Corpo encontrado dentro de automóvel incendiado em Parobé pode ser de morador do município

Filho procurou a DP de Parobé para relatar que o carro de seu pai, que está desaparecido, tem as mesmas características
Foto: Divulgação/Polícia Civil

Enquanto aguarda o resultado da perícia para identificar o corpo carbonizado, encontrado dentro do porta-malas de um automóvel incendiado, no último domingo (13), no interior de Parobé, a Polícia Civil foi procurada por um morador do município que desconfia que o cadáver possa ser de seu pai, desaparecido desde sábado (12).

De acordo com o delegado Gustavo Bermudes da Rocha, titular da Delegacia de Polícia (DP) de Parobé, o homem informou que seu pai tinha um carro com as mesmas características, um GM Kadett, de cor branca, com placas de Novo Hamburgo.

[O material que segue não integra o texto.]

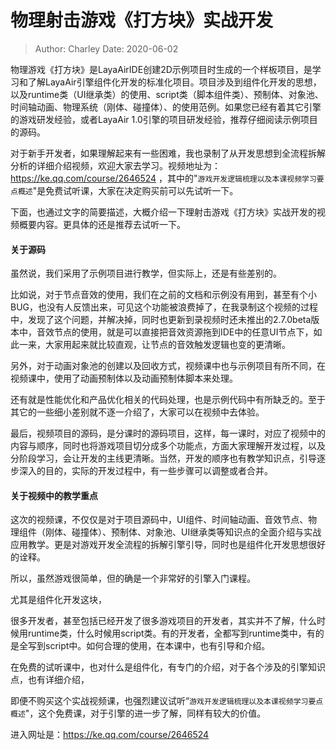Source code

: # 物理射击游戏《打方块》实战开发

> Author: Charley    Date: 2020-06-02

物理游戏《打方块》是LayaAirIDE创建2D示例项目时生成的一个样板项目，是学习和了解LayaAir引擎组件化开发的标准化项目。项目涉及到组件化开发的思想，以及runtime类（UI继承类）的使用、script类（脚本组件类）、预制体、对象池、时间轴动画、物理系统（刚体、碰撞体）、的使用范例。如果您已经有着其它引擎的游戏研发经验，或者LayaAir 1.0引擎的项目研发经验，推荐仔细阅读示例项目的源码。

对于新手开发者，如果理解起来有一些困难，我也录制了从开发思想到全流程拆解分析的详细介绍视频，欢迎大家去学习。视频地址为：https://ke.qq.com/course/2646524 ，其中的"`游戏开发逻辑梳理以及本课视频学习要点概述`"是免费试听课，大家在决定购买前可以先试听一下。

下面，也通过文字的简要描述，大概介绍一下理射击游戏《打方块》实战开发的视频概要内容。更具体的还是推荐去试听一下。



#### 关于源码

虽然说，我们采用了示例项目进行教学，但实际上，还是有些差别的。

比如说，对于节点音效的使用，我们在之前的文档和示例没有用到，甚至有个小BUG，也没有人反馈出来，可见这个功能被浪费掉了，在我录制这个视频的过程中，发现了这个问题，并解决掉，同时也更新到录视频时还未推出的2.7.0beta版本中，音效节点的使用，就是可以直接把音效资源拖到IDE中的任意UI节点下，如此一来，大家用起来就比较直观，让节点的音效触发逻辑也变的更清晰。

另外，对于动画对象池的创建以及回收方式，视频课中也与示例项目有所不同，在视频课中，使用了动画预制体以及动画预制体脚本来处理。

还有就是性能优化和产品优化相关的代码处理，也是示例代码中有所缺乏的。至于其它的一些细小差别就不逐一介绍了，大家可以在视频中去体验。

最后，视频项目的源码，是分课时的源码项目，这样，每一课时，对应了视频中的内容与顺序，同时也将游戏项目切分成多个功能点，方面大家理解开发过程，以及分阶段学习，会让开发的主线更清晰。当然，开发的顺序也有教学知识点，引导逐步深入的目的，实际的开发过程中，有一些步骤可以调整或者合并。



#### 关于视频中的教学重点

这次的视频课，不仅仅是对于项目源码中，UI组件、时间轴动画、音效节点、物理组件（刚体、碰撞体）、预制体、对象池、UI继承类等知识点的全面介绍与实战应用教学。更是对游戏开发全流程的拆解引擎引导，同时也是组件化开发思想很好的诠释。

所以，虽然游戏很简单，但的确是一个非常好的引擎入门课程。

尤其是组件化开发这块，

很多开发者，甚至包括已经开发了很多游戏项目的开发者，其实并不了解，什么时候用runtime类，什么时候用script类。有的开发者，全都写到runtime类中，有的是全写到script中。如何合理的使用，在本课中，也有引导和介绍。

在免费的试听课中，也对什么是组件化，有专门的介绍，对于各个涉及的引擎知识点，也有详细介绍，

即便不购买这个实战视频课，也强烈建议试听“`游戏开发逻辑梳理以及本课视频学习要点概述`"，这个免费课，对于引擎的进一步了解，同样有较大的价值。

进入网址是：https://ke.qq.com/course/2646524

“Ele relatou que o pai dele estaria desaparecido desde sábado de tarde, não conseguiram mais contato com ele. Pelas características, um Kadett branco, placas de Novo Hamburgo, morador de Parobé, ele acredita que seja o pai dele”, relata o delegado Gustavo.

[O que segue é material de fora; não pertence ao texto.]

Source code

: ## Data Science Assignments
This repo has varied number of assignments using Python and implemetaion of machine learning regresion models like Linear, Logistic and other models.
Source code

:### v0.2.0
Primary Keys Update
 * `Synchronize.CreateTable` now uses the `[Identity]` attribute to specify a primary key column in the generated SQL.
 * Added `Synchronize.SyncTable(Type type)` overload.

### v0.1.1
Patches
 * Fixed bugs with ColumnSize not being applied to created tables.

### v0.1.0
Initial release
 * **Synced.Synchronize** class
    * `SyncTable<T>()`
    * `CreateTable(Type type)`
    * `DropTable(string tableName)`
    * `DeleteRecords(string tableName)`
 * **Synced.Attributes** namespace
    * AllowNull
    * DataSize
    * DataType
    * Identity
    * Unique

Inicialmente, a polícia suspeitava que o cadáver poderia ser de um homem envolvido com entorpecentes, e desaparecido há aproximadamente 20 dias. Segundo o titular da DP de Parobé, o pai do homem que procurou a delegacia também teria problemas com drogas, mas que se trata de casos distintos. A identidade só poderá ser confirmada pela perícia.

“Como não tem possibilidade de identificação biométrica, a gente encaminhou para coleta de exame genético. Estamos aguardando agora um resultado, provavelmente daqui uns 15, 20, 30 dias”, estima o delegado.

O Kadett encontrado carbonizado está em nome de um terceiro, que não teria envolvimento com drogas. E o homem que procurou a Polícia Civil não soube informar a placa do automóvel de seu pai.

“O proprietário já se desfez desse veículo há bastante tempo, já passou por uma série de outras pessoas. O veículo não tinha sido transferido para o nome do pai. Pelo que a gente descobriu, é aqueles carros que um vai vendendo para o outro e ninguém faz a transferência. Então, ele utilizava esse carro, mas estava em nome de um terceiro”, explicou o delegado titular da DP de Parobé.